Charles George Gordon |
Charles George Gordon was a British army officer. His famous early exploits in China between 1862 and 1864 earned him the name “Chinese Gordon,” while his later actions and death in Khartoum, the Sudan, gained him the epithet “Gordon of Khartoum.”
Gordon was trained as an army engineer and saw action in the Crimean War and the Indian Mutiny. He was sent to China in 1860 and took part in the capture of Beijing (Peking) in the second Anglo-Chinese War. In 1862 he was sent to Shanghai, China’s premier port of international trade. Southern
China was then in the throes of the serious Taiping Rebellion (1850–64), centered in Nanjing (Nanking), the rebel capital. In 1860 the army of the Taiping Loyal King threatened Shanghai. To defend themselves the rich merchants of the city commissioned Frederick Ward, an American adventurer, to organize a mercenary army.
With soldiers recruited from among Western deserters, Ward’s rifle squadron captured Sunjiang (Sunkiang), a town near Shanghai, and turned back the rebels. In 1861 Ward recruited 100 European officers and expanded his force with 4,000–5,000 Chinese and 200 Filipino soldiers, whom he armed and drilled in the Western fashion.
This force won many battles and repulsed another attack on Shanghai in 1862, for which the Chinese government named it the Ever-Victorious Army. After Ward died of wounds in 1862, another American, Henry A. Burgevine, was named commander, but he was soon relieved from command due to the many problems he caused.
Gordon was next appointed to lead this army with British government permission. He served under the overall command of Li Hongzhang (Li Hung-chang), governor of Jiangsu (Kiangsu) Province, in which both Nanjing and Shanghai were located. Between 1862 and 1864 the Ever Victorious Army fought in 33 actions against the Taipings.
Gordon’s most famous victory was taking Suzhou (Soochow), an important city between Nanjing and Shanghai, from the rebels. The Taiping Rebellion ended in 1864 with the capture of Nanjing and the suicide of the rebel leader.

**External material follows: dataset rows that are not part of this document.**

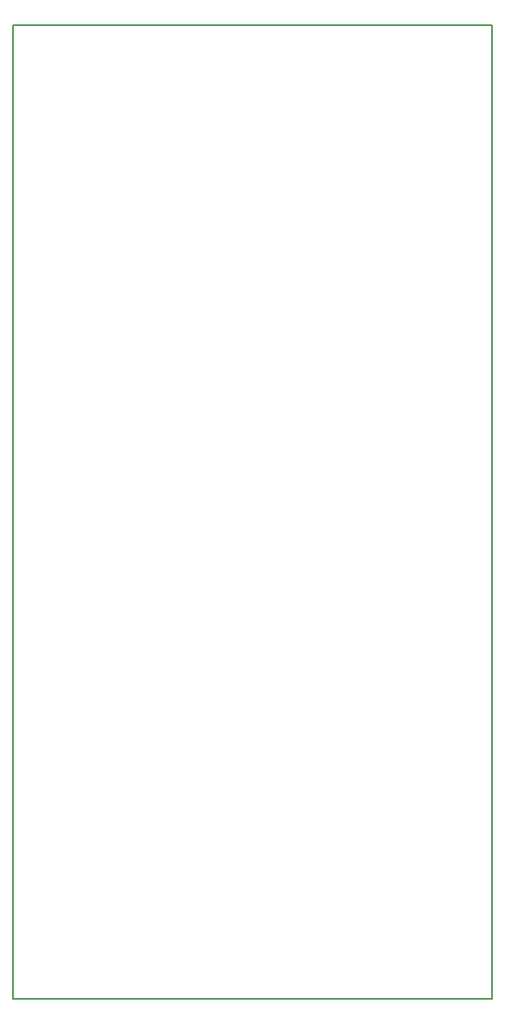
<source format=gm1>
G04 #@! TF.GenerationSoftware,KiCad,Pcbnew,(5.0.0-3-g5ebb6b6)*
G04 #@! TF.CreationDate,2019-04-25T18:54:20+02:00*
G04 #@! TF.ProjectId,minidrum-77,6D696E696472756D2D37372E6B696361,rev?*
G04 #@! TF.SameCoordinates,Original*
G04 #@! TF.FileFunction,Profile,NP*
%FSLAX46Y46*%
G04 Gerber Fmt 4.6, Leading zero omitted, Abs format (unit mm)*
G04 Created by KiCad (PCBNEW (5.0.0-3-g5ebb6b6)) date Thursday 25 April 2019 18:54:20*
%MOMM*%
%LPD*%
G01*
G04 APERTURE LIST*
%ADD10C,0.200000*%
G04 APERTURE END LIST*
D10*
X121920000Y-53086000D02*
X121920000Y-154686000D01*
X171958000Y-53086000D02*
X121920000Y-53086000D01*
X171958000Y-154686000D02*
X171958000Y-53086000D01*
X121920000Y-154686000D02*
X171958000Y-154686000D01*
M02*

</source>
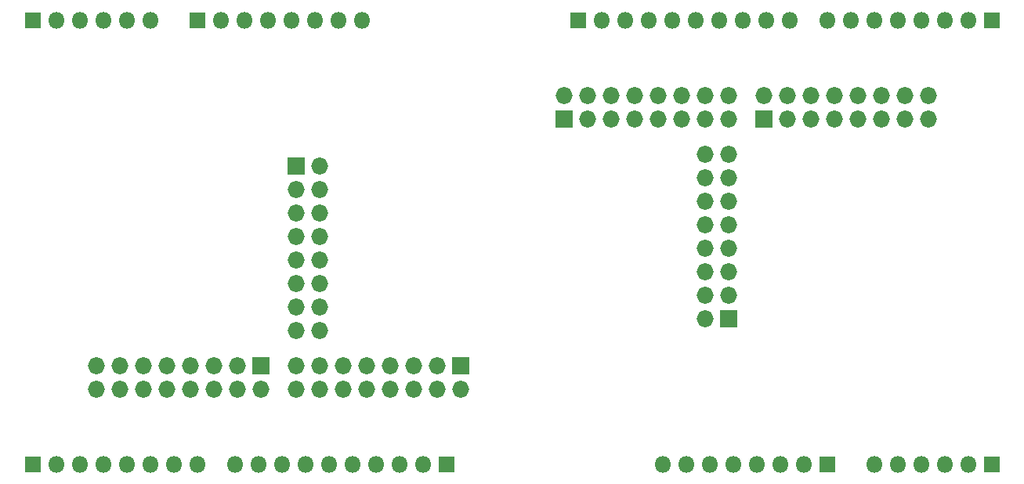
<source format=gbs>
G04 #@! TF.FileFunction,Soldermask,Bot*
%FSLAX46Y46*%
G04 Gerber Fmt 4.6, Leading zero omitted, Abs format (unit mm)*
G04 Created by KiCad (PCBNEW 4.0.5+dfsg1-4) date Tue Oct 16 22:11:46 2018*
%MOMM*%
%LPD*%
G01*
G04 APERTURE LIST*
%ADD10C,0.100000*%
%ADD11R,1.801600X1.801600*%
%ADD12O,1.801600X1.801600*%
%ADD13R,1.828800X1.828800*%
%ADD14O,1.828800X1.828800*%
G04 APERTURE END LIST*
D10*
D11*
X74168000Y-74422000D03*
D12*
X76708000Y-74422000D03*
X79248000Y-74422000D03*
X81788000Y-74422000D03*
X84328000Y-74422000D03*
X86868000Y-74422000D03*
D11*
X91948000Y-74422000D03*
D12*
X94488000Y-74422000D03*
X97028000Y-74422000D03*
X99568000Y-74422000D03*
X102108000Y-74422000D03*
X104648000Y-74422000D03*
X107188000Y-74422000D03*
X109728000Y-74422000D03*
D13*
X120396000Y-111760000D03*
D14*
X120396000Y-114300000D03*
X117856000Y-111760000D03*
X117856000Y-114300000D03*
X115316000Y-111760000D03*
X115316000Y-114300000D03*
X112776000Y-111760000D03*
X112776000Y-114300000D03*
X110236000Y-111760000D03*
X110236000Y-114300000D03*
X107696000Y-111760000D03*
X107696000Y-114300000D03*
X105156000Y-111760000D03*
X105156000Y-114300000D03*
X102616000Y-111760000D03*
X102616000Y-114300000D03*
D11*
X118872000Y-122428000D03*
D12*
X116332000Y-122428000D03*
X113792000Y-122428000D03*
X111252000Y-122428000D03*
X108712000Y-122428000D03*
X106172000Y-122428000D03*
X103632000Y-122428000D03*
X101092000Y-122428000D03*
X98552000Y-122428000D03*
X96012000Y-122428000D03*
D13*
X98806000Y-111760000D03*
D14*
X98806000Y-114300000D03*
X96266000Y-111760000D03*
X96266000Y-114300000D03*
X93726000Y-111760000D03*
X93726000Y-114300000D03*
X91186000Y-111760000D03*
X91186000Y-114300000D03*
X88646000Y-111760000D03*
X88646000Y-114300000D03*
X86106000Y-111760000D03*
X86106000Y-114300000D03*
X83566000Y-111760000D03*
X83566000Y-114300000D03*
X81026000Y-111760000D03*
X81026000Y-114300000D03*
D13*
X102616000Y-90170000D03*
D14*
X105156000Y-90170000D03*
X102616000Y-92710000D03*
X105156000Y-92710000D03*
X102616000Y-95250000D03*
X105156000Y-95250000D03*
X102616000Y-97790000D03*
X105156000Y-97790000D03*
X102616000Y-100330000D03*
X105156000Y-100330000D03*
X102616000Y-102870000D03*
X105156000Y-102870000D03*
X102616000Y-105410000D03*
X105156000Y-105410000D03*
X102616000Y-107950000D03*
X105156000Y-107950000D03*
D11*
X74168000Y-122428000D03*
D12*
X76708000Y-122428000D03*
X79248000Y-122428000D03*
X81788000Y-122428000D03*
X84328000Y-122428000D03*
X86868000Y-122428000D03*
X89408000Y-122428000D03*
X91948000Y-122428000D03*
D13*
X153162000Y-85090000D03*
D14*
X153162000Y-82550000D03*
X155702000Y-85090000D03*
X155702000Y-82550000D03*
X158242000Y-85090000D03*
X158242000Y-82550000D03*
X160782000Y-85090000D03*
X160782000Y-82550000D03*
X163322000Y-85090000D03*
X163322000Y-82550000D03*
X165862000Y-85090000D03*
X165862000Y-82550000D03*
X168402000Y-85090000D03*
X168402000Y-82550000D03*
X170942000Y-85090000D03*
X170942000Y-82550000D03*
D11*
X177800000Y-122428000D03*
D12*
X175260000Y-122428000D03*
X172720000Y-122428000D03*
X170180000Y-122428000D03*
X167640000Y-122428000D03*
X165100000Y-122428000D03*
D11*
X177800000Y-74422000D03*
D12*
X175260000Y-74422000D03*
X172720000Y-74422000D03*
X170180000Y-74422000D03*
X167640000Y-74422000D03*
X165100000Y-74422000D03*
X162560000Y-74422000D03*
X160020000Y-74422000D03*
D11*
X160020000Y-122428000D03*
D12*
X157480000Y-122428000D03*
X154940000Y-122428000D03*
X152400000Y-122428000D03*
X149860000Y-122428000D03*
X147320000Y-122428000D03*
X144780000Y-122428000D03*
X142240000Y-122428000D03*
D11*
X133096000Y-74422000D03*
D12*
X135636000Y-74422000D03*
X138176000Y-74422000D03*
X140716000Y-74422000D03*
X143256000Y-74422000D03*
X145796000Y-74422000D03*
X148336000Y-74422000D03*
X150876000Y-74422000D03*
X153416000Y-74422000D03*
X155956000Y-74422000D03*
D13*
X149352000Y-106680000D03*
D14*
X146812000Y-106680000D03*
X149352000Y-104140000D03*
X146812000Y-104140000D03*
X149352000Y-101600000D03*
X146812000Y-101600000D03*
X149352000Y-99060000D03*
X146812000Y-99060000D03*
X149352000Y-96520000D03*
X146812000Y-96520000D03*
X149352000Y-93980000D03*
X146812000Y-93980000D03*
X149352000Y-91440000D03*
X146812000Y-91440000D03*
X149352000Y-88900000D03*
X146812000Y-88900000D03*
D13*
X131572000Y-85090000D03*
D14*
X131572000Y-82550000D03*
X134112000Y-85090000D03*
X134112000Y-82550000D03*
X136652000Y-85090000D03*
X136652000Y-82550000D03*
X139192000Y-85090000D03*
X139192000Y-82550000D03*
X141732000Y-85090000D03*
X141732000Y-82550000D03*
X144272000Y-85090000D03*
X144272000Y-82550000D03*
X146812000Y-85090000D03*
X146812000Y-82550000D03*
X149352000Y-85090000D03*
X149352000Y-82550000D03*
M02*

</source>
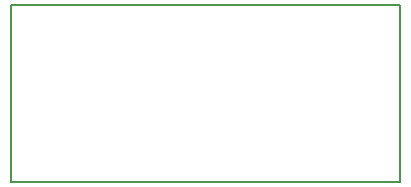
<source format=gm1>
G04 Layer_Color=16711935*
%FSLAX25Y25*%
%MOIN*%
G70*
G01*
G75*
%ADD25C,0.00500*%
D25*
X-0Y-0D02*
Y59055D01*
X129921D01*
Y-0D02*
Y59055D01*
X-0Y-0D02*
X129921D01*
M02*

</source>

The Qing (Ch’ing) government rewarded Gordon with the rank of general, which entitled him to wear the Yellow Jacket (equivalent of a high military decoration). With the end of the rebellion, the Ever Victorious Army was disbanded, and Gordon returned to England for reassignment by the British army.
The Ever Victorious Army was important, because it was the first Chinese fighting force to use Western firearms and training; its effectiveness showed the superiority of Western military techniques and technology.
Gordon was stationed in Britain until 1871 and then undertook tours of duty overseas, mainly in Egypt and the Sudan. In 1884 the British government sent him to the Sudan to extricate the Egyptian garrison (Egypt claimed overlordship over the Sudan) from the forces of the Mahdi, a Sudanese religious leader in revolt against the Egyptians.
Gordon’s small force was besieged in the Sudanese capital, Khartoum, by the forces of the Mahdi and was killed two days before a British relief force arrived on January 22, 1885. In death, this colorful British officer who had earlier earned the name “Chinese Gordon” became known as “Gordon of Khartoum.”